→ **Problem requirements**
Your answer should be only the lines below from the one with "M50,1328H64L63,1358H40V1338L50,1339Z" to the one with "M969,0L975,932L974,1417", repeated exactly, ends included.

Exercise materials below:

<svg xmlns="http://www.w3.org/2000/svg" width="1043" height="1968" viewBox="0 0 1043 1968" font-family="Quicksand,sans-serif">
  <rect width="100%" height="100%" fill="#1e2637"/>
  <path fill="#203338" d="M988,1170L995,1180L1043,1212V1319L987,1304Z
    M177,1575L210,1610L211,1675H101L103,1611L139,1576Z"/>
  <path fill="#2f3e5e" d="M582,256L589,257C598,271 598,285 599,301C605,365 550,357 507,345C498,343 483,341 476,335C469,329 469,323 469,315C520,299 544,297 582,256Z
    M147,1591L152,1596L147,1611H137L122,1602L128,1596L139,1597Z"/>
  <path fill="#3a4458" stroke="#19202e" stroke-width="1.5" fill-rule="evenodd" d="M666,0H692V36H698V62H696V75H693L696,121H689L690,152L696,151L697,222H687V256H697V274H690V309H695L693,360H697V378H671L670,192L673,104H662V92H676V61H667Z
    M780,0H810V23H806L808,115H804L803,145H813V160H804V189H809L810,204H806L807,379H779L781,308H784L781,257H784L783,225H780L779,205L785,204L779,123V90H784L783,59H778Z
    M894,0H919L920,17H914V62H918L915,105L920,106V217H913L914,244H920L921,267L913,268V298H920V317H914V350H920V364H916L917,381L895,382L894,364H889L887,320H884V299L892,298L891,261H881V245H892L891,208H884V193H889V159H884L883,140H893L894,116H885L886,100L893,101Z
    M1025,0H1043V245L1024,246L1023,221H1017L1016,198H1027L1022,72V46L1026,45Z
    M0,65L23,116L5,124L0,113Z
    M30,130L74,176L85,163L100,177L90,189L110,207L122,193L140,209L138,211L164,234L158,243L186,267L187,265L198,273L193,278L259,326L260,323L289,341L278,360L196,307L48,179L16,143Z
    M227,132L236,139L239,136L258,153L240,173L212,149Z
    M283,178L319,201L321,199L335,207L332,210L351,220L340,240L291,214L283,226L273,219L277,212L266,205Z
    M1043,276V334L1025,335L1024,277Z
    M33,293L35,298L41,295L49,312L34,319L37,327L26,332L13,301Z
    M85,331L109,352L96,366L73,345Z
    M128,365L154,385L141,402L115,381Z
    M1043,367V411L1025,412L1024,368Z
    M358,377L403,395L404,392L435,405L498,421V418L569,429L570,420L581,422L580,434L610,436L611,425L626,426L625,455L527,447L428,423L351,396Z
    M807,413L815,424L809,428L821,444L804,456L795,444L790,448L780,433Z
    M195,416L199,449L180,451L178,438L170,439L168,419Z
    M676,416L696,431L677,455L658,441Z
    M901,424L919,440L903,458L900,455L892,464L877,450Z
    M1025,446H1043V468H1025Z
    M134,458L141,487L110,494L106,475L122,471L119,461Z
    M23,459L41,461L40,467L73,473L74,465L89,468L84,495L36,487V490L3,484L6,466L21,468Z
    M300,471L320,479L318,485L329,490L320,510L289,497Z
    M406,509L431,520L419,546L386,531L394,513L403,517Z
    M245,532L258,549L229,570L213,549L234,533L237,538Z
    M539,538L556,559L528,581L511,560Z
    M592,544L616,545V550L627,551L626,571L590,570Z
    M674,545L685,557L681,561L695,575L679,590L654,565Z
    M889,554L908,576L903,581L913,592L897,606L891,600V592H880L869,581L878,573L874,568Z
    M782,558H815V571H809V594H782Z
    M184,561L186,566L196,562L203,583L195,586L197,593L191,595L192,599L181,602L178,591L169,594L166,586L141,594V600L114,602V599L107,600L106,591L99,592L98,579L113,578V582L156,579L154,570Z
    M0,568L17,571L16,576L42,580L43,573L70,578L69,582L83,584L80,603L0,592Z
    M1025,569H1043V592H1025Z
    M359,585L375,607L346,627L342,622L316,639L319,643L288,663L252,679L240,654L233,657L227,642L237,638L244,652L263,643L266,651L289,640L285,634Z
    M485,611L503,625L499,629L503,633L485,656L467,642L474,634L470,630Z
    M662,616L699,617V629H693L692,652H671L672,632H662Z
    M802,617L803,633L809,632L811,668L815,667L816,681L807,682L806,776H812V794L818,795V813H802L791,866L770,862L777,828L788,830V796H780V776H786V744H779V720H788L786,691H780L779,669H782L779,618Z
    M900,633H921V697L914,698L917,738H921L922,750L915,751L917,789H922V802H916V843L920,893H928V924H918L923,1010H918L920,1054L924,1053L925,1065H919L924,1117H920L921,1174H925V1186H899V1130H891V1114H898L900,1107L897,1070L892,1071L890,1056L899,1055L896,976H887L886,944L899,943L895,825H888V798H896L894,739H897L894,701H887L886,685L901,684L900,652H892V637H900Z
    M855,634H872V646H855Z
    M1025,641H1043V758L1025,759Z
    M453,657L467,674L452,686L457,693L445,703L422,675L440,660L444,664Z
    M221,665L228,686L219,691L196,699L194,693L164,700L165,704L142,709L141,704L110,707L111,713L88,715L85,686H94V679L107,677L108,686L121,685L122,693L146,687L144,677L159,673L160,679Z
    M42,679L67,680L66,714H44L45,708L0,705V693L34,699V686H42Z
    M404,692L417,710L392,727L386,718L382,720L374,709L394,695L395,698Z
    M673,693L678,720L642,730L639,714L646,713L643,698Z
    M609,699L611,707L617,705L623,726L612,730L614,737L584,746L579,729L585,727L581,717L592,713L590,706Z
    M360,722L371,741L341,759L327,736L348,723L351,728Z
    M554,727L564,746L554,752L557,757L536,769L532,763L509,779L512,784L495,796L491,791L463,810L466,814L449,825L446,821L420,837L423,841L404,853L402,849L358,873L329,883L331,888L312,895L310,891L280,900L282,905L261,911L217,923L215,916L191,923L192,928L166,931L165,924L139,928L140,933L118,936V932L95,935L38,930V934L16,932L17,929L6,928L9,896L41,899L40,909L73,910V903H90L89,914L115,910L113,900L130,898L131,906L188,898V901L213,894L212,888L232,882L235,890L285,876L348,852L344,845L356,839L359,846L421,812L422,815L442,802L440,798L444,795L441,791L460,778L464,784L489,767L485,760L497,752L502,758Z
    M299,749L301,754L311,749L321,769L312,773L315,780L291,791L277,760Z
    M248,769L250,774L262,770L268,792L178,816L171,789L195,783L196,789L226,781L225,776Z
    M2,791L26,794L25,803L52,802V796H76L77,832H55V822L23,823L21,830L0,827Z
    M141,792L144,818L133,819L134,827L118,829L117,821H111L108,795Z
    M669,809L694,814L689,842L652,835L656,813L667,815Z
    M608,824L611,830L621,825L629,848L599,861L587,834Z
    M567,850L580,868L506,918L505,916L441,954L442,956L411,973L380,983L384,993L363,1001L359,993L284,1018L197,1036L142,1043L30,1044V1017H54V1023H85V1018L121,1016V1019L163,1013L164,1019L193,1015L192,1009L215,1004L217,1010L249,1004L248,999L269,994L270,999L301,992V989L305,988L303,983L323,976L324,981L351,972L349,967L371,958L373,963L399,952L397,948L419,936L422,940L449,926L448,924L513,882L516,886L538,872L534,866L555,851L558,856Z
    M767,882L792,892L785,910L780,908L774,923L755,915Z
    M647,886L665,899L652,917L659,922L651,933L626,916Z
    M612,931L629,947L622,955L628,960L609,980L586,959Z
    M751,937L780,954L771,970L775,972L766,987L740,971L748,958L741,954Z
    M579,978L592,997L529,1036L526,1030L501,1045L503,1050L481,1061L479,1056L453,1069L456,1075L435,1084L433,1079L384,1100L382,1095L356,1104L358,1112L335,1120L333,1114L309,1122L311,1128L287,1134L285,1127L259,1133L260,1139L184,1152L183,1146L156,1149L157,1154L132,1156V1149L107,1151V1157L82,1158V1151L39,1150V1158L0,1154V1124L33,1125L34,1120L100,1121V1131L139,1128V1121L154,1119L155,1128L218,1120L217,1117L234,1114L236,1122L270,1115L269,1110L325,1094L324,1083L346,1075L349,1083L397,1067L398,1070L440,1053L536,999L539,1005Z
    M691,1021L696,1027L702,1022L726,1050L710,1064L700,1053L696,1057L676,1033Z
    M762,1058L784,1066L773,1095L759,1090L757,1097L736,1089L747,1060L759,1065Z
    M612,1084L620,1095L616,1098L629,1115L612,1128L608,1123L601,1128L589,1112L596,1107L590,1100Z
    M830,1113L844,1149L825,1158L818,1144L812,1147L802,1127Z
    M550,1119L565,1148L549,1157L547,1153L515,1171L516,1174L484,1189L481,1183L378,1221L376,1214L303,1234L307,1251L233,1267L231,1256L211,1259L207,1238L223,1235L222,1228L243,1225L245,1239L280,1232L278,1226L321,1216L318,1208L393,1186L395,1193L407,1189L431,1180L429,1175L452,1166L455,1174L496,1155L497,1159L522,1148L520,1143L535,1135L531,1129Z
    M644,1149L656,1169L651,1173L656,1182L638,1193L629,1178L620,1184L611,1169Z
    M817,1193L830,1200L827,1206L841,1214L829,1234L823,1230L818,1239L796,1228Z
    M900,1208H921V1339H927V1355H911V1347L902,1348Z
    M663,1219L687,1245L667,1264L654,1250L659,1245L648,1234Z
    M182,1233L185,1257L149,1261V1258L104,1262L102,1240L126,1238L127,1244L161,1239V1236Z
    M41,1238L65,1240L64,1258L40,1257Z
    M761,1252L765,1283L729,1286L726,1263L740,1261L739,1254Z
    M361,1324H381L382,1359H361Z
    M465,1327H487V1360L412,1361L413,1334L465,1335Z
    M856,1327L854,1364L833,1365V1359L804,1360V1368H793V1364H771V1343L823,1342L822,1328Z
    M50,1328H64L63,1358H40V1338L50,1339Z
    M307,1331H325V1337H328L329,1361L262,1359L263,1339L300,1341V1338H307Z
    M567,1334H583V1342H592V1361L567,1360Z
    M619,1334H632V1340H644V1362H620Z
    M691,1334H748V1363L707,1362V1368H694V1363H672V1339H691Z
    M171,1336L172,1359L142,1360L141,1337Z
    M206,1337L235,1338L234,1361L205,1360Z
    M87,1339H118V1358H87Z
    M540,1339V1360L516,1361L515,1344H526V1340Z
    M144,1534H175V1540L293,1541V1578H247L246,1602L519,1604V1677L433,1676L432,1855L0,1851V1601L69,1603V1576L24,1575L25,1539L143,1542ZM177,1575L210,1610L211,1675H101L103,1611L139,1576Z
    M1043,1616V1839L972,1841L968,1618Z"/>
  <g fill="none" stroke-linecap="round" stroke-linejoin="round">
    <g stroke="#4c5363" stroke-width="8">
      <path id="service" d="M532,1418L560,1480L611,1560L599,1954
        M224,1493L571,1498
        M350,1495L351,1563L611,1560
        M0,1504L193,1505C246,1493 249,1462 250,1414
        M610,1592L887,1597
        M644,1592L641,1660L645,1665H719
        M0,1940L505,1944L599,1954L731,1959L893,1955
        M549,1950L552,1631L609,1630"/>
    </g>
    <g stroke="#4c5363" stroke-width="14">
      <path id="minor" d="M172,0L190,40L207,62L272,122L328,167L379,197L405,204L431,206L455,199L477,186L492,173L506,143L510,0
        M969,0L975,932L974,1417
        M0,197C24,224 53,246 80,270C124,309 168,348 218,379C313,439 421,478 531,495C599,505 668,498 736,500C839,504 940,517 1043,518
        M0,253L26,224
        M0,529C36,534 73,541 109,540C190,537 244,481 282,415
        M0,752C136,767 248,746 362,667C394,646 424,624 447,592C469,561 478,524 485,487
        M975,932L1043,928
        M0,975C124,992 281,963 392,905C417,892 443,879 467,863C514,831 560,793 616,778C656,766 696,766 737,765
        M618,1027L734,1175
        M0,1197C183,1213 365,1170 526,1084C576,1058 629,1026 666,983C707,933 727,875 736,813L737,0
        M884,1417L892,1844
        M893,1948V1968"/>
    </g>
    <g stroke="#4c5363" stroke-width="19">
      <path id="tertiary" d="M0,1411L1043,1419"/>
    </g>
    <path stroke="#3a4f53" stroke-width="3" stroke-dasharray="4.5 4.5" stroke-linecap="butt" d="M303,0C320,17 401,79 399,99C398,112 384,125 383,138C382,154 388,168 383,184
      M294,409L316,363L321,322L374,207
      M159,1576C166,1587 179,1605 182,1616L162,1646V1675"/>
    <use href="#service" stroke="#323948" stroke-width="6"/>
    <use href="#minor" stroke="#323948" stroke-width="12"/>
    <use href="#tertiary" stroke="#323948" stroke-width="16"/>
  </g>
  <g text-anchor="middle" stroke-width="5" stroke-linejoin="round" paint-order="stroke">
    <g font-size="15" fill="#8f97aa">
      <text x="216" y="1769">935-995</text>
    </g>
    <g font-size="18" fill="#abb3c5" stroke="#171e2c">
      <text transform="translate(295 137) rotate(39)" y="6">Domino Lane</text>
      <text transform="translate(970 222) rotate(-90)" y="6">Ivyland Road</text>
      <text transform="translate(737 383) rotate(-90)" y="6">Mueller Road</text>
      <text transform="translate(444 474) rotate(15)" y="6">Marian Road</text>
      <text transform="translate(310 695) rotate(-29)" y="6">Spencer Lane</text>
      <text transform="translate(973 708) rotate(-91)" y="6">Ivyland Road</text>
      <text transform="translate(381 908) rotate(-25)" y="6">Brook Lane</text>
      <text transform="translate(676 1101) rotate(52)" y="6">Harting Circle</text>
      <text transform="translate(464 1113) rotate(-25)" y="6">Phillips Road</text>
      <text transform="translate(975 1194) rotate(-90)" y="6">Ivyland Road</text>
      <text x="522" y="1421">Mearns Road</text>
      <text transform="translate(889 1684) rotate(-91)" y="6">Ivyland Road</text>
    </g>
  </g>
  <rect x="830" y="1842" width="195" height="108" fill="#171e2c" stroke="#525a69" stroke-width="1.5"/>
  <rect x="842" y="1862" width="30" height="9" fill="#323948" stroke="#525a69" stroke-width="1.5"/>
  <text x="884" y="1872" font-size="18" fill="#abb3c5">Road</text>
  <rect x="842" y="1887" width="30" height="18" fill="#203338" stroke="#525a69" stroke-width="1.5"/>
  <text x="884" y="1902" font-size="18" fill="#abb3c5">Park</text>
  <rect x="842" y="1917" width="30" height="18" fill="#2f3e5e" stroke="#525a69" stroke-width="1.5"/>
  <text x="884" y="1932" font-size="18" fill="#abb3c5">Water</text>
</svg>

End of Exercise materials.

→ **Response for this exercise**
    M50,1328H64L63,1358H40V1338L50,1339Z
    M307,1331H325V1337H328L329,1361L262,1359L263,1339L300,1341V1338H307Z
    M567,1334H583V1342H592V1361L567,1360Z
    M619,1334H632V1340H644V1362H620Z
    M691,1334H748V1363L707,1362V1368H694V1363H672V1339H691Z
    M171,1336L172,1359L142,1360L141,1337Z
    M206,1337L235,1338L234,1361L205,1360Z
    M87,1339H118V1358H87Z
    M540,1339V1360L516,1361L515,1344H526V1340Z
    M144,1534H175V1540L293,1541V1578H247L246,1602L519,1604V1677L433,1676L432,1855L0,1851V1601L69,1603V1576L24,1575L25,1539L143,1542ZM177,1575L210,1610L211,1675H101L103,1611L139,1576Z
    M1043,1616V1839L972,1841L968,1618Z"/>
  <g fill="none" stroke-linecap="round" stroke-linejoin="round">
    <g stroke="#4c5363" stroke-width="8">
      <path id="service" d="M532,1418L560,1480L611,1560L599,1954
        M224,1493L571,1498
        M350,1495L351,1563L611,1560
        M0,1504L193,1505C246,1493 249,1462 250,1414
        M610,1592L887,1597
        M644,1592L641,1660L645,1665H719
        M0,1940L505,1944L599,1954L731,1959L893,1955
        M549,1950L552,1631L609,1630"/>
    </g>
    <g stroke="#4c5363" stroke-width="14">
      <path id="minor" d="M172,0L190,40L207,62L272,122L328,167L379,197L405,204L431,206L455,199L477,186L492,173L506,143L510,0
        M969,0L975,932L974,1417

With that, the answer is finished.